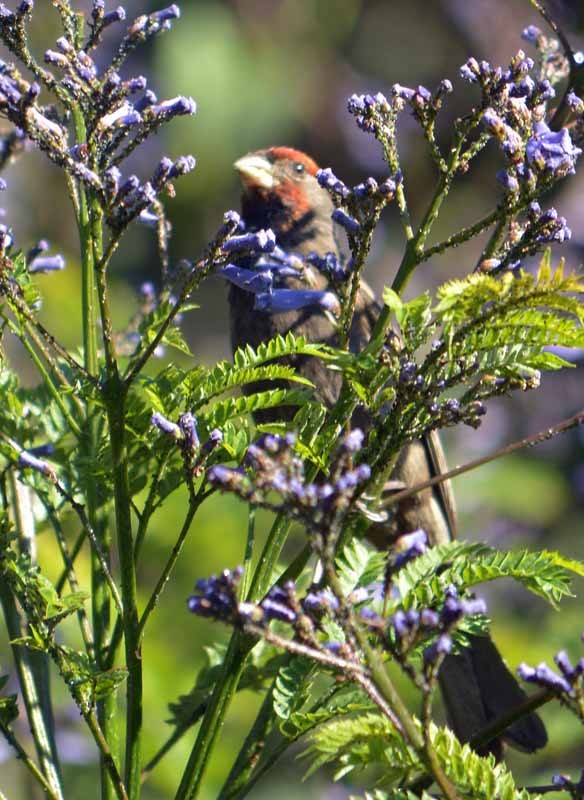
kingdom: Animalia
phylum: Chordata
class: Aves
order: Passeriformes
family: Fringillidae
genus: Haemorhous
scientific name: Haemorhous mexicanus
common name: House finch
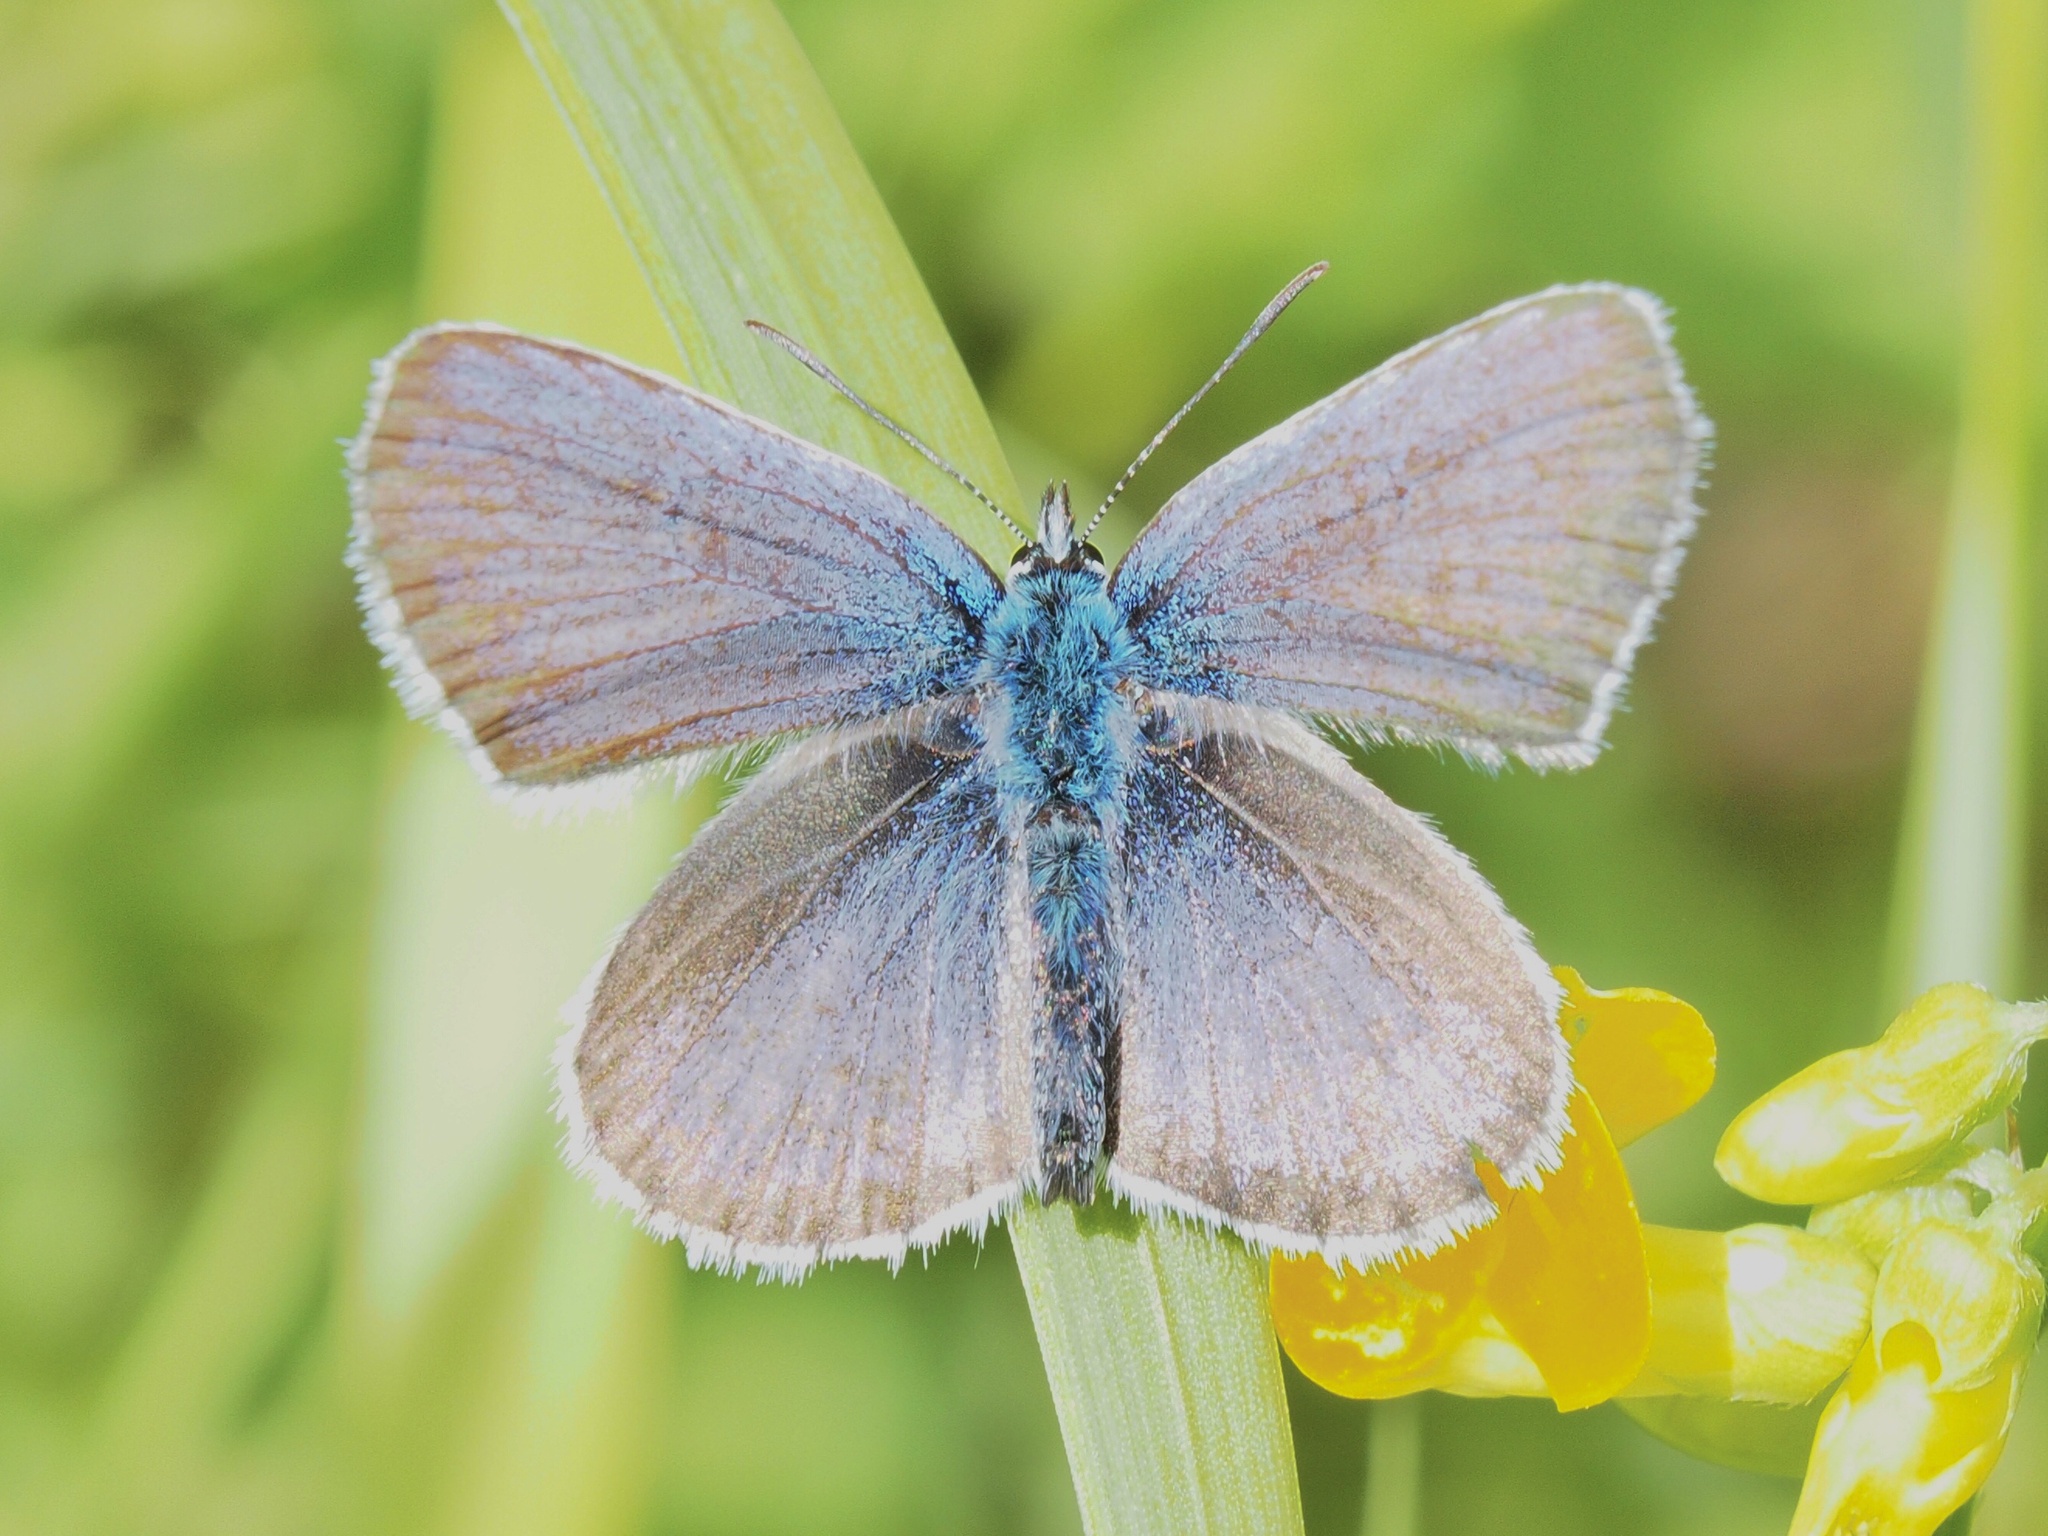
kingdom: Animalia
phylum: Arthropoda
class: Insecta
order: Lepidoptera
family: Lycaenidae
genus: Plebejus
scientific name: Plebejus argus
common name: Silver-studded blue
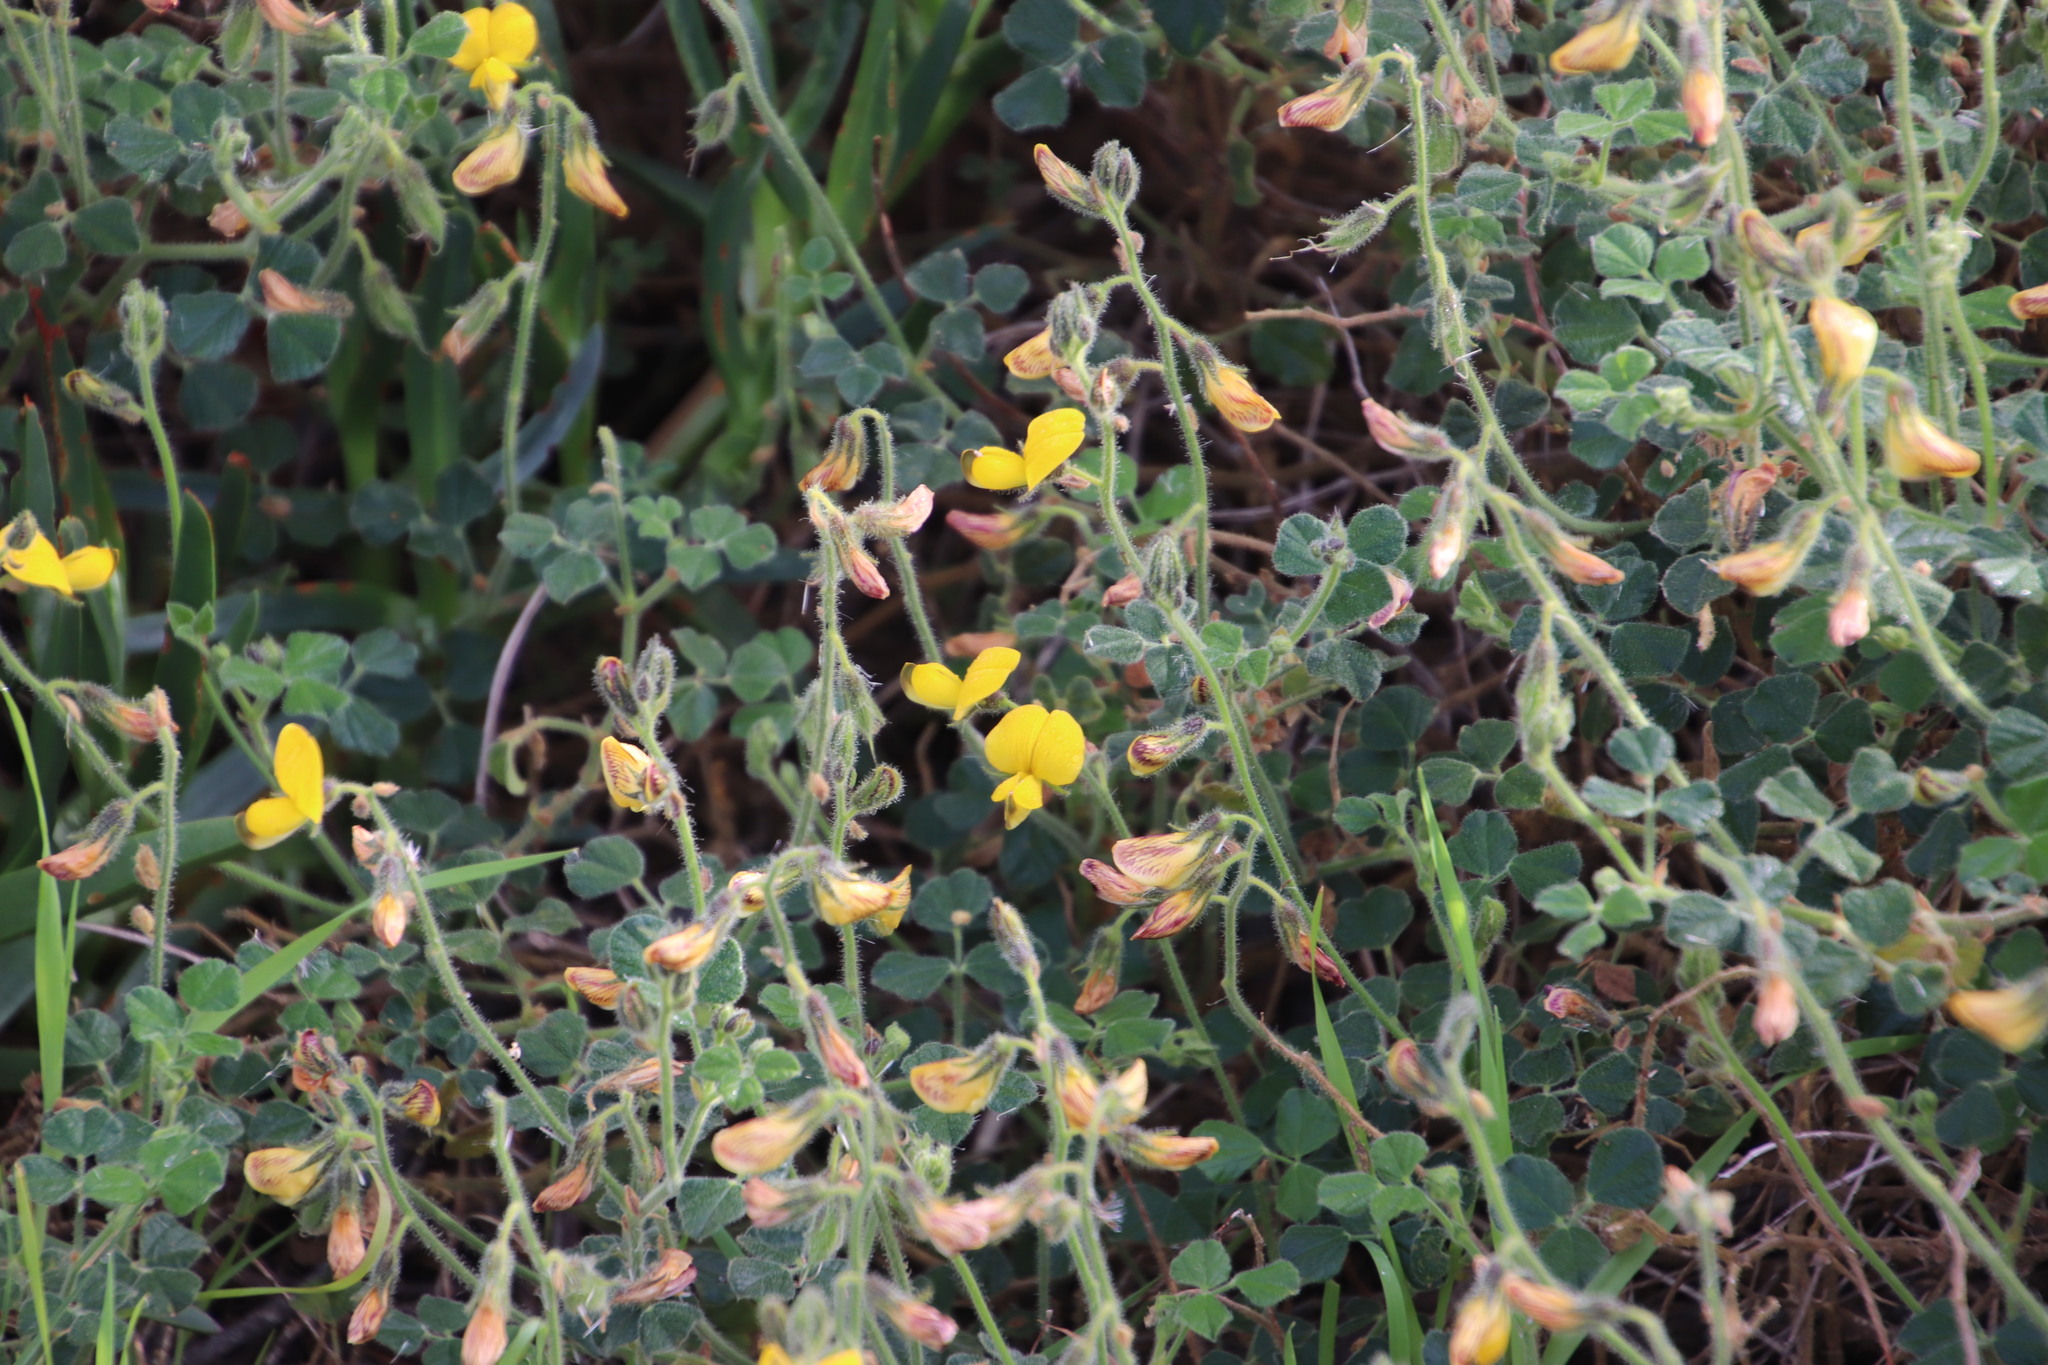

◆ INSTRUCTIONS TO FOLLOW ◆
Collect every line from the entries above that contains the word "name", matching case exactly.

◆ EXPECTED ANSWER ◆
scientific name: Haemorhous mexicanus
common name: House finch
scientific name: Plebejus argus
common name: Silver-studded blue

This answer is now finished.